TASK PROMPT:
Select every line of the listing below that contains the string "name", and copy each one. Uppercase and lowercase letters count as different.

(A run of records)
+===+

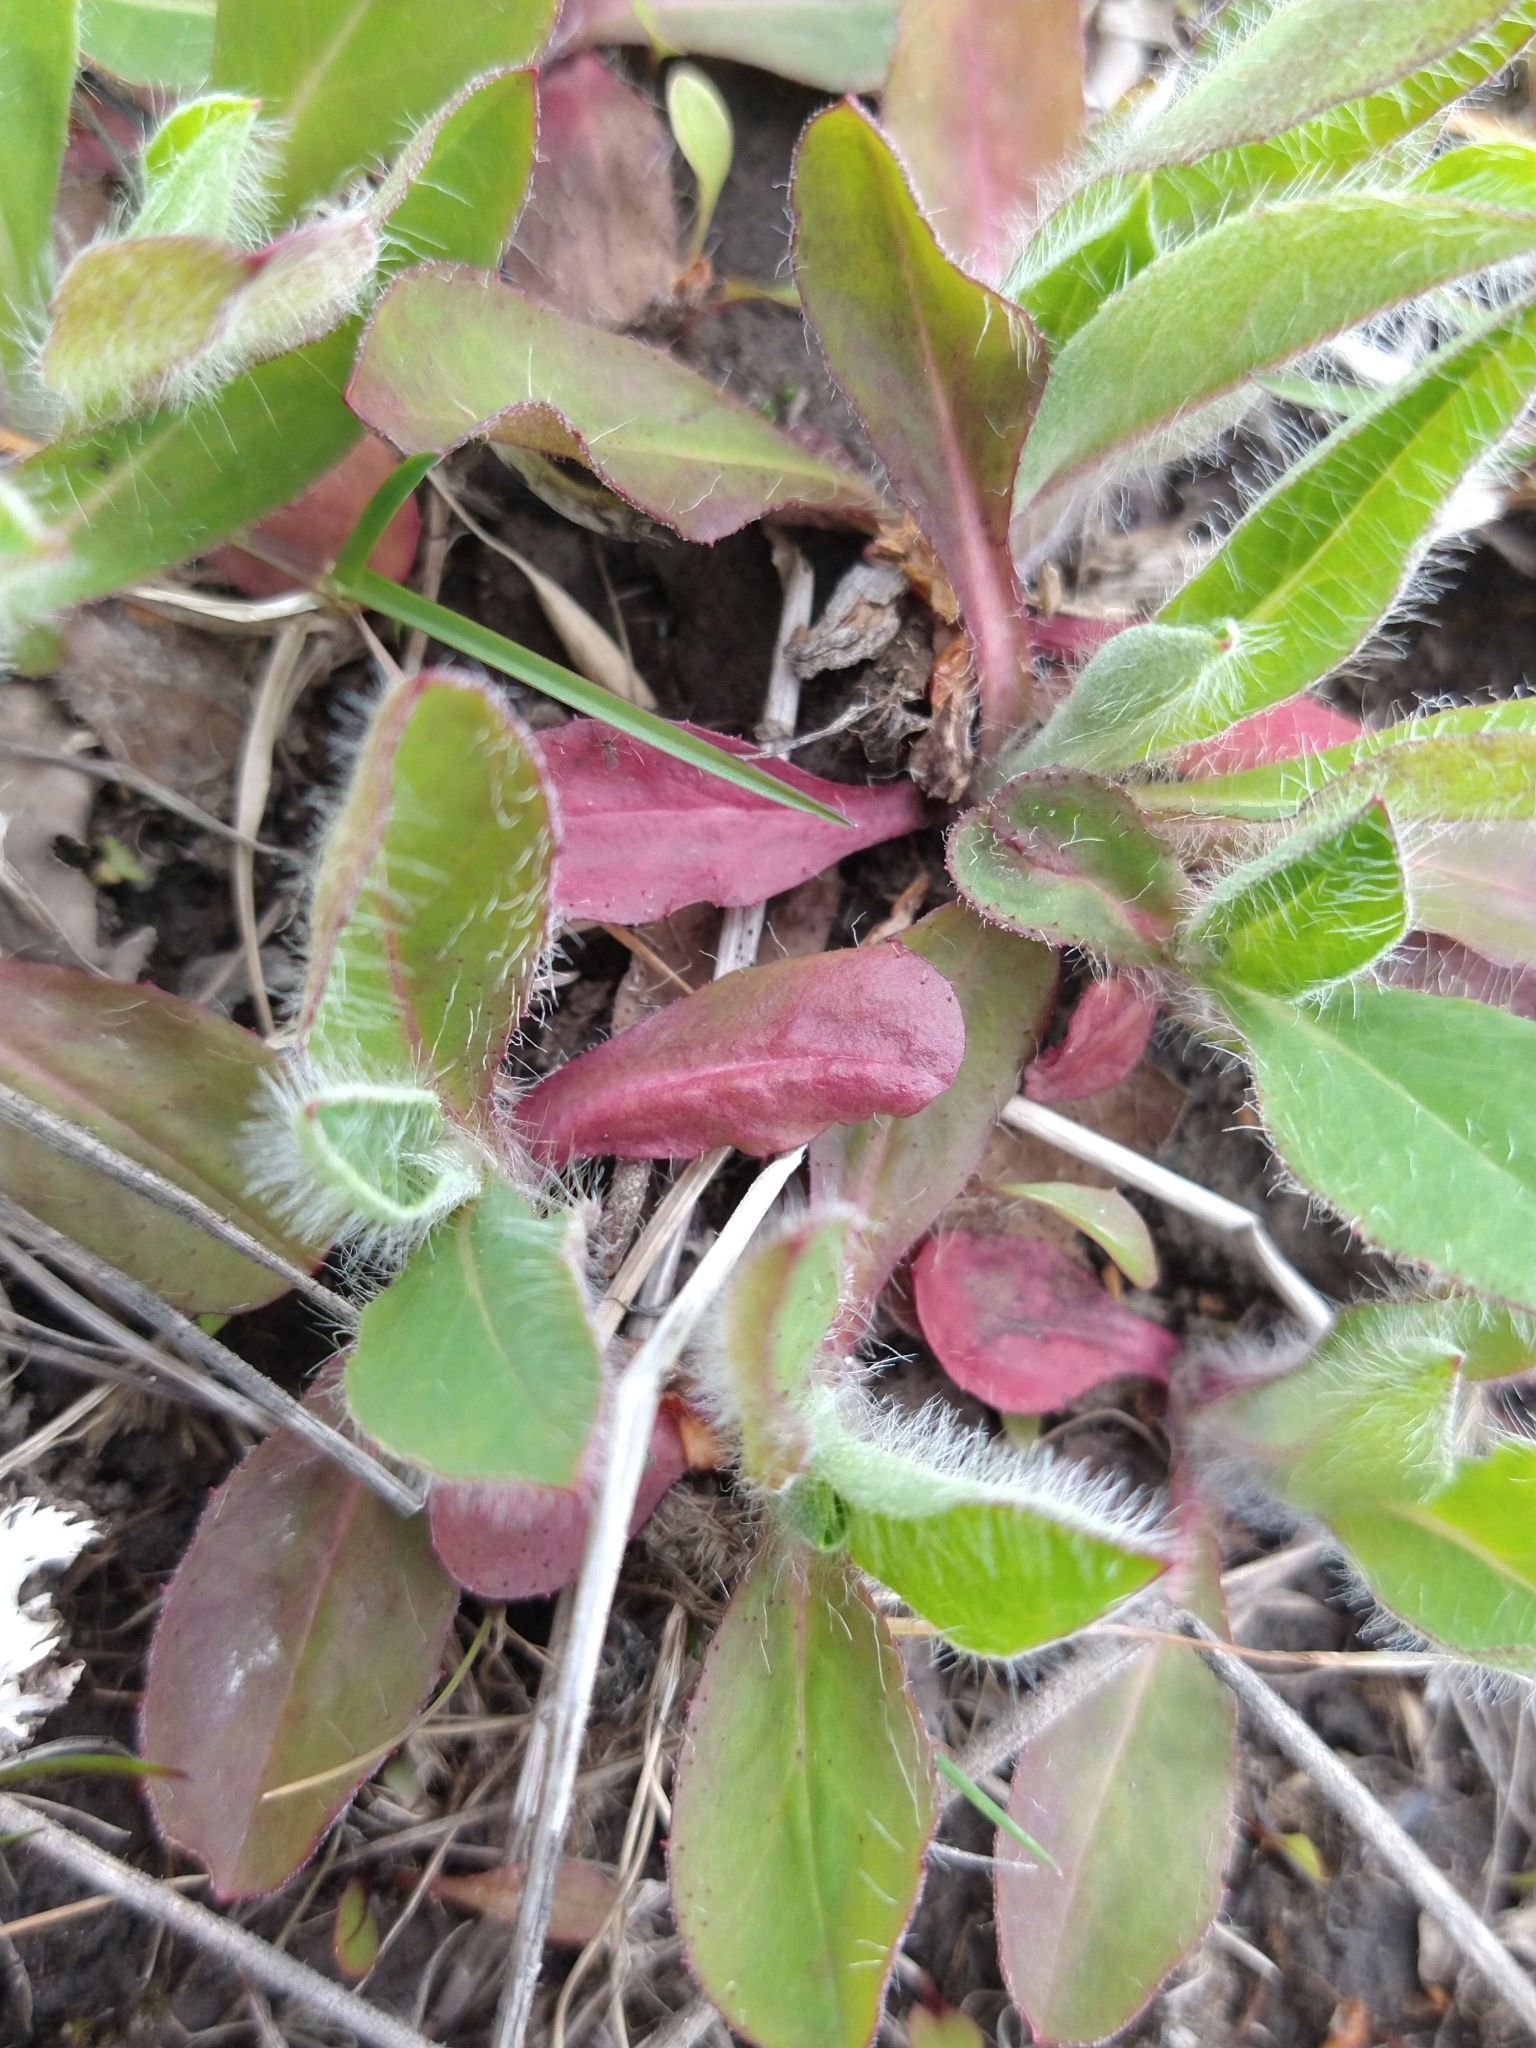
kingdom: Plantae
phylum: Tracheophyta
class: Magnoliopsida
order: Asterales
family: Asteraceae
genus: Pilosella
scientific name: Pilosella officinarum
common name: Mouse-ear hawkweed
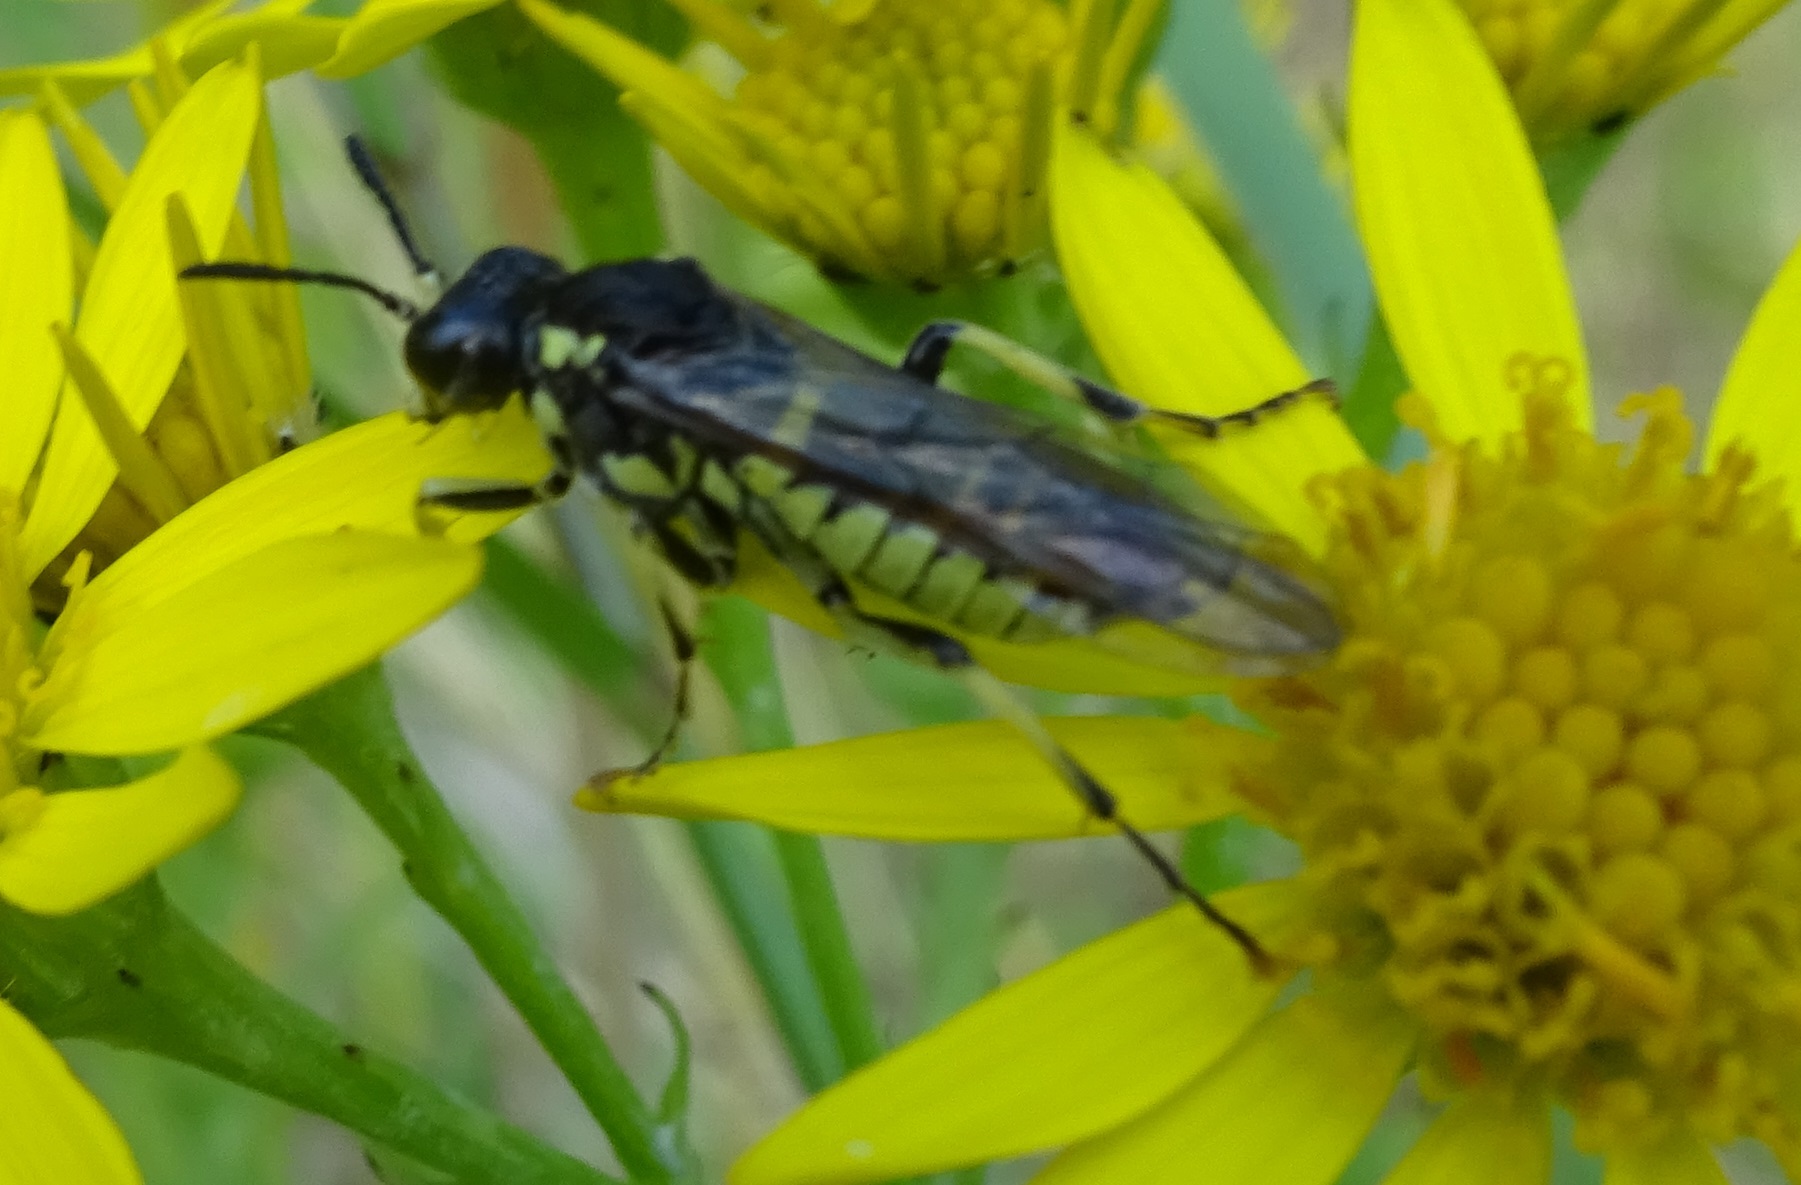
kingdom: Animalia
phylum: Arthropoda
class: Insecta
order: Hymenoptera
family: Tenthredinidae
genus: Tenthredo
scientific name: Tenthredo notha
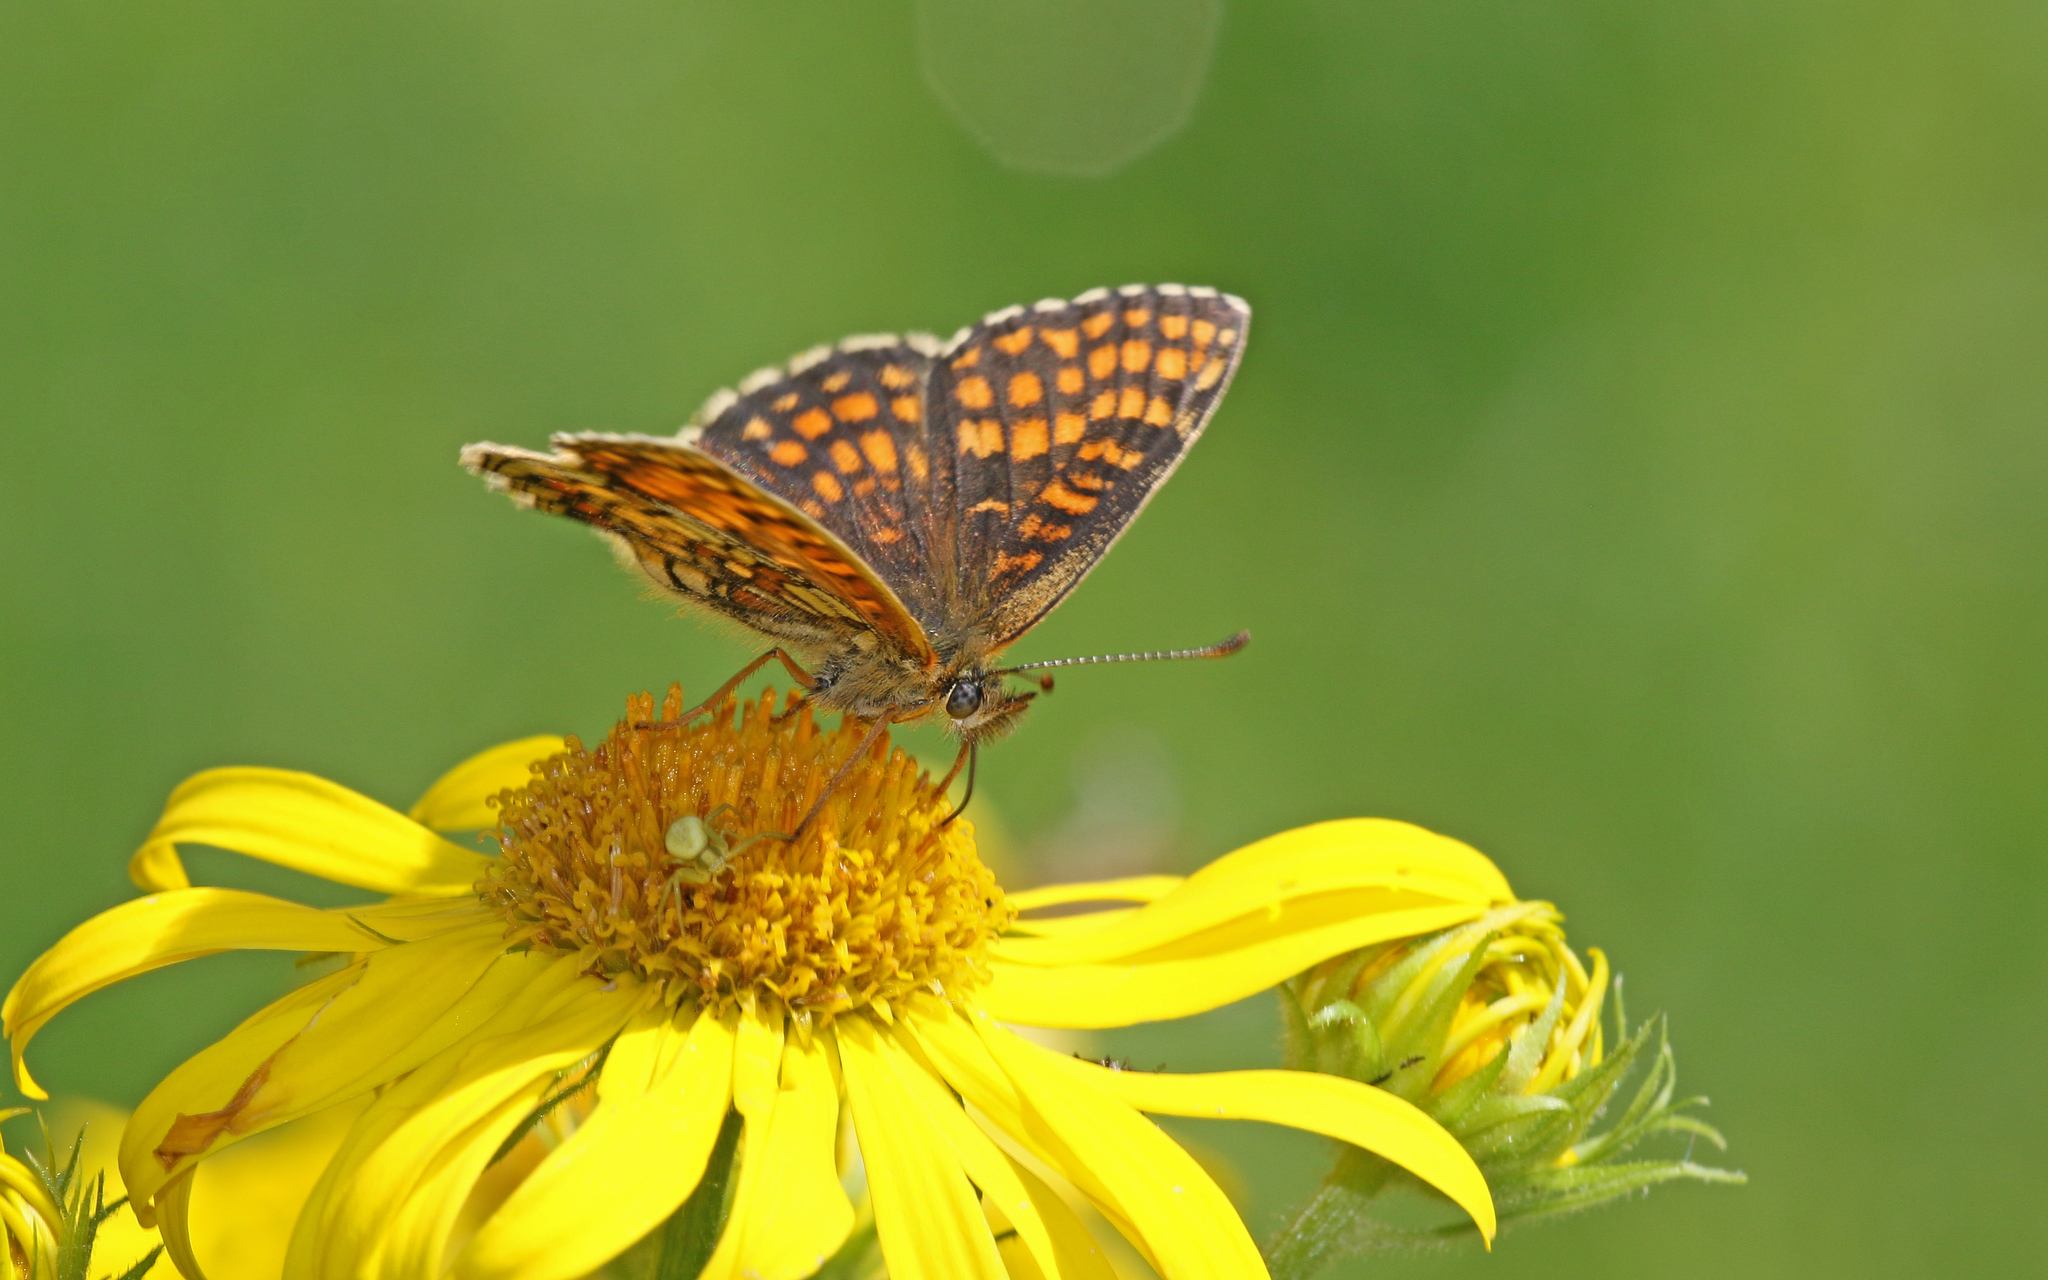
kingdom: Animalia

+===+

WRITTEN ANSWER:
scientific name: Pilosella officinarum
common name: Mouse-ear hawkweed
scientific name: Tenthredo notha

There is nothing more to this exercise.